*** RECORDS FOR PROCESSING ***

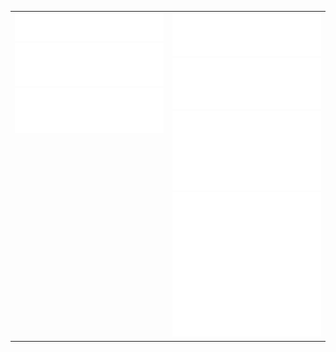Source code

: <table cellspacing="0" cellpadding="0" style="border-collapse: collapse; border: none;"> 
  <tbody>
  <tr style="border: none;">
    <td width="400px" style="border: none; vertical-align: top;">
      <img src="https://github.com/m-avagyan/m-avagyan/blob/master/header.svg">
      <img src="https://github.com/m-avagyan/m-avagyan/blob/master/repositories.svg">
      <img src="https://github.com/m-avagyan/m-avagyan/blob/master/followup.svg">
    </td>
    <td width="400px" style="border: none; vertical-align: top;">
      <img src="https://github.com/m-avagyan/m-avagyan/blob/master/activity-community.svg">
      <img src="https://github.com/m-avagyan/m-avagyan/blob/master/languages.svg">
      <img src="https://github.com/m-avagyan/m-avagyan/blob/master/achievements.svg">
      <img src="https://github.com/m-avagyan/m-avagyan/blob/master/recent-activity.svg">
    </td>
  </tr>
  </tbody>
</table>
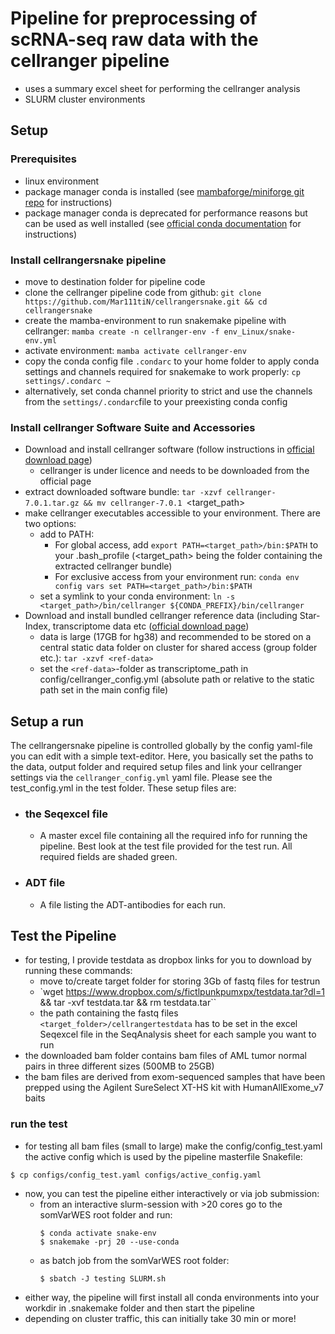 # Pipeline for preprocessing of scRNA-seq raw data with the cellranger pipeline

* uses a summary excel sheet for performing the cellranger analysis
* SLURM cluster environments

## Setup

### Prerequisites
* linux environment
* package manager conda is installed (see [mambaforge/miniforge git repo](https://github.com/conda-forge/miniforge#mambaforge) for instructions)
* package manager conda is deprecated for performance reasons but can be used as well installed (see [official conda documentation](https://conda.io/projects/conda/en/latest/user-guide/install/linux.html) for instructions)

### Install cellrangersnake pipeline
* move to destination folder for pipeline code
* clone the cellranger pipeline code from github: `git clone https://github.com/Mar111tiN/cellrangersnake.git && cd cellrangersnake`
* create the mamba-environment to run snakemake pipeline with cellranger: `mamba create -n cellranger-env -f env_Linux/snake-env.yml`
* activate environment: `mamba activate cellranger-env`
* copy the conda config file `.condarc` to your home folder to apply conda settings and channels required for snakemake to work properly: `cp settings/.condarc ~`
* alternatively, set conda channel priority to strict and use the channels from the `settings/.condarc`file to your preexisting conda config

### Install cellranger Software Suite and Accessories
* Download and install cellranger software (follow instructions in [official download page](https://support.10xgenomics.com/single-cell-gene-expression/software/downloads/latest))
  + cellranger is under licence and needs to be downloaded from the official page
* extract downloaded software bundle: `tar -xzvf cellranger-7.0.1.tar.gz && mv cellranger-7.0.1 `<target_path>
* make cellranger executables accessible to your environment. There are two options:
  + add to PATH: 
    * For global access, add `export PATH=<target_path>/bin:$PATH` to your .bash_profile (<target_path> being the folder containing the extracted cellranger bundle)
    * For exclusive access from your environment run: `conda env config vars set PATH=<target_path>/bin:$PATH`
  + set a symlink to your conda environment: `ln -s <target_path>/bin/cellranger ${CONDA_PREFIX}/bin/cellranger`
* Download and install bundled cellranger reference data (including Star-Index, transcriptome data etc ([official download page](https://support.10xgenomics.com/single-cell-gene-expression/software/downloads/latest))
  + data is large (17GB for hg38) and recommended to be stored on a central static data folder on cluster for shared access (group folder etc.): `tar -xzvf <ref-data>`
  + set the `<ref-data>`-folder as transcriptome_path in config/cellranger_config.yml (absolute path or relative to the static path set in the main config file)


## Setup a run
The cellrangersnake pipeline is controlled globally by the config yaml-file you can edit with a simple text-editor. Here, you basically set the paths to the data, output folder and required setup files and link your cellranger settings via the `cellranger_config.yml` yaml file. Please see the test_config.yml in the test folder. These setup files are:

+ ### the Seqexcel file
  * A master excel file containing all the required info for running the pipeline. Best look at the test file provided for the test run. All required fields are shaded green. 

+ ### ADT file
  * A file listing the ADT-antibodies for each run. 

## Test the Pipeline
* for testing, I provide testdata as dropbox links for you to download by running these commands:
  + move to/create target folder for storing 3Gb of fastq files for testrun
  + `wget https://www.dropbox.com/s/fictlpunkpumxpx/testdata.tar?dl=1 && tar -xvf testdata.tar && rm testdata.tar``
  + the path containing the fastq files `<target_folder>/cellrangertestdata` has to be set in the excel Seqexcel file in the SeqAnalysis sheet for each sample you want to run
* the downloaded bam folder contains bam files of AML tumor normal pairs in three different sizes (500MB to 25GB)
* the bam files are derived from exom-sequenced samples that have been prepped using the Agilent SureSelect XT-HS kit with HumanAllExome_v7 baits

### run the test
* for testing all bam files (small to large) make the config/config_test.yaml the active config which is used by the pipeline masterfile Snakefile:
```
$ cp configs/config_test.yaml configs/active_config.yaml
```
* now, you can test the pipeline either interactively or via job submission:
  + from an interactive slurm-session with >20 cores go to the somVarWES root folder and run: 
    ```
    $ conda activate snake-env
    $ snakemake -prj 20 --use-conda
    ```
  + as batch job from the somVarWES root folder:
    ```
    $ sbatch -J testing SLURM.sh
    ```
* either way, the pipeline will first install all conda environments into your workdir in .snakemake folder and then start the pipeline
* depending on cluster traffic, this can initially take 30 min or more!
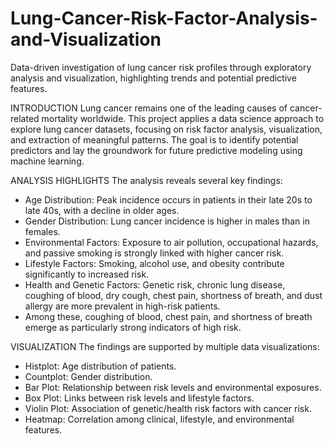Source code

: # Lung-Cancer-Risk-Factor-Analysis-and-Visualization
Data-driven investigation of lung cancer risk profiles through exploratory analysis and visualization, highlighting trends and potential predictive features.

INTRODUCTION
Lung cancer remains one of the leading causes of cancer-related mortality worldwide. This project applies a data science approach to explore lung cancer datasets, focusing on risk factor analysis, visualization, and extraction of meaningful patterns. The goal is to identify potential predictors and lay the groundwork for future predictive modeling using machine learning.

ANALYSIS HIGHLIGHTS
The analysis reveals several key findings:

- Age Distribution: Peak incidence occurs in patients in their late 20s to late 40s, with a decline in older ages.  
- Gender Distribution: Lung cancer incidence is higher in males than in females.  
- Environmental Factors: Exposure to air pollution, occupational hazards, and passive smoking is strongly linked with higher cancer risk.  
- Lifestyle Factors: Smoking, alcohol use, and obesity contribute significantly to increased risk.  
- Health and Genetic Factors: Genetic risk, chronic lung disease, coughing of blood, dry cough, chest pain, shortness of breath, and dust allergy are more prevalent in high-risk patients.  
- Among these, coughing of blood, chest pain, and shortness of breath emerge as particularly strong indicators of high risk.  

VISUALIZATION
The findings are supported by multiple data visualizations:

- Histplot: Age distribution of patients.  
- Countplot: Gender distribution.  
- Bar Plot: Relationship between risk levels and environmental exposures.  
- Box Plot: Links between risk levels and lifestyle factors.  
- Violin Plot: Association of genetic/health risk factors with cancer risk.  
- Heatmap: Correlation among clinical, lifestyle, and environmental features.

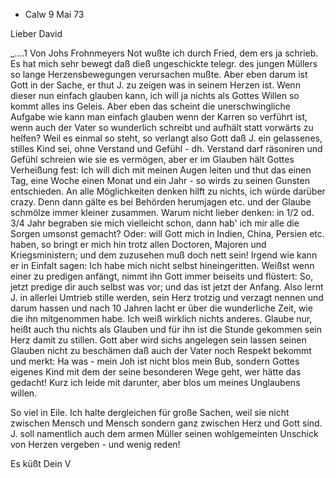 + Calw 9 Mai 73

Lieber David

_....1 Von Johs Frohnmeyers Not wußte ich durch Fried, dem ers ja schrieb. Es hat mich sehr bewegt daß dieß ungeschickte telegr. des jungen Müllers so lange Herzensbewegungen verursachen mußte. Aber eben darum ist Gott in der Sache, er thut J. zu zeigen was in seinem Herzen ist. Wenn dieser nun einfach glauben kann, ich will ja nichts als Gottes Willen so kommt alles ins Geleis. Aber eben das scheint die unerschwingliche Aufgabe wie kann man einfach glauben wenn der Karren so verführt ist, wenn auch der Vater so wunderlich schreibt und aufhält statt vorwärts zu helfen? Weil es einmal so steht, so verlangt also Gott daß J. ein gelassenes, stilles Kind sei, ohne Verstand und Gefühl - dh. Verstand darf räsoniren und Gefühl schreien wie sie es vermögen, aber er im Glauben hält Gottes Verheißung fest: Ich will dich mit meinen Augen leiten und thut das einen Tag, eine Woche einen Monat und ein Jahr - so wirds zu seinen Gunsten entschieden. An alle Möglichkeiten denken hilft zu nichts, ich würde darüber crazy. Denn dann gälte es bei Behörden herumjagen etc. und der Glaube schmölze immer kleiner zusammen. Warum nicht lieber denken: in 1/2 od. 3/4 Jahr begraben sie mich vielleicht schon, dann hab' ich mir alle die Sorgen umsonst gemacht? Oder: will Gott mich in Indien, China, Persien etc. haben, so bringt er mich hin trotz allen Doctoren, Majoren und Kriegsministern; und dem zuzusehen muß doch nett sein! Irgend wie kann er in Einfalt sagen: Ich habe mich nicht selbst hineingeritten. Weißst wenn einer zu predigen anfängt, nimmt ihn Gott immer beiseits und flüstert: So, jetzt predige dir auch selbst was vor; und das ist jetzt der Anfang. Also lernt J. in allerlei Umtrieb stille werden, sein Herz trotzig und verzagt nennen und darum hassen und nach 10 Jahren lacht er über die wunderliche Zeit, wie die ihn mitgenommen habe. Ich weiß wirklich nichts anderes. Glaube nur, heißt auch thu nichts als Glauben und für ihn ist die Stunde gekommen sein Herz damit zu stillen. Gott aber wird sichs angelegen sein lassen seinen Glauben nicht zu beschämen daß auch der Vater noch Respekt bekommt und merkt: Ha was - mein Joh ist nicht blos mein Bub, sondern Gottes eigenes Kind mit dem der seine besonderen Wege geht, wer hätte das gedacht! Kurz ich leide mit darunter, aber blos um meines Unglaubens willen.

So viel in Eile. Ich halte dergleichen für große Sachen, weil sie nicht zwischen Mensch und Mensch sondern ganz zwischen Herz und Gott sind. J. soll namentlich auch dem armen Müller seinen wohlgemeinten Unschick von Herzen vergeben - und wenig reden!

 Es küßt Dein V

*** End of RECORDS FOR PROCESSING ***

> **BRIEF**
Please return all lines from the records that hold the word "activity".

> **YOUR RESPONSE**
      <img src="https://github.com/m-avagyan/m-avagyan/blob/master/activity-community.svg">
      <img src="https://github.com/m-avagyan/m-avagyan/blob/master/recent-activity.svg">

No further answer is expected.